◆ YOUR ASSIGNMENT ◆
Copy the Kevin Hill passage word for word, from "Kevin Hill is" up to and including "Toronto, Ontario, Canada.".

EXCERPT START

Kevin Hill is an American legal drama that aired on UPN from September 29, 2004, to May 18, 2005. Produced by Icon Productions and Touchstone Television, it was filmed and produced in Toronto, Ontario, Canada.

==Synopsis==
The series stars Taye Diggs as the title character, a lawyer who has to balance his professional career and his love life with having custody of Sarah, his 10-month-old cousin.

EXCERPT END
EXTRACTED MATERIAL START

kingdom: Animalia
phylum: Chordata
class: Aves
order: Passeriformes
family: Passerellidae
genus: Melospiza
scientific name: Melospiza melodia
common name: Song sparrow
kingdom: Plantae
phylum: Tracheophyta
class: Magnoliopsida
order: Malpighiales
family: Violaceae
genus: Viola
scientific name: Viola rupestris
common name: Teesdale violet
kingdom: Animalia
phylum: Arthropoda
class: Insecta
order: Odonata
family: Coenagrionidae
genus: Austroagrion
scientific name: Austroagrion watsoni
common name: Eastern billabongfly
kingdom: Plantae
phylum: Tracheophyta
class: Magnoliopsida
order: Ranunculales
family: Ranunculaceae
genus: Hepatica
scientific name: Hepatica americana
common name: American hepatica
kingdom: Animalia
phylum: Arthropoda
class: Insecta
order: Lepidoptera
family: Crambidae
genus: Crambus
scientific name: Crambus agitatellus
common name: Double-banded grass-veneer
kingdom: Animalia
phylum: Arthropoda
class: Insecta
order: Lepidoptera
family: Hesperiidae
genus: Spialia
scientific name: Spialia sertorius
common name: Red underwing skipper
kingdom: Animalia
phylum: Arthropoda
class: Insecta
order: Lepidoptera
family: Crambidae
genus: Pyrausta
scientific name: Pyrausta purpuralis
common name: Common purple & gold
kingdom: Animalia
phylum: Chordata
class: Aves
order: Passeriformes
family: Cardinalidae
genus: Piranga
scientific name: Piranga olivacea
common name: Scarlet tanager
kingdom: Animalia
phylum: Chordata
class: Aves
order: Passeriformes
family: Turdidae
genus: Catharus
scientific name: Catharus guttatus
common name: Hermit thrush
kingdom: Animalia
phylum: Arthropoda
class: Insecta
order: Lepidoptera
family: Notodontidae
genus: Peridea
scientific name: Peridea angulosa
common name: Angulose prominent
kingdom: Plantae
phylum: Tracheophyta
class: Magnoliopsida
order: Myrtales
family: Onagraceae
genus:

EXTRACTED MATERIAL END

◆ SOLUTION ◆
Kevin Hill is an American legal drama that aired on UPN from September 29, 2004, to May 18, 2005. Produced by Icon Productions and Touchstone Television, it was filmed and produced in Toronto, Ontario, Canada.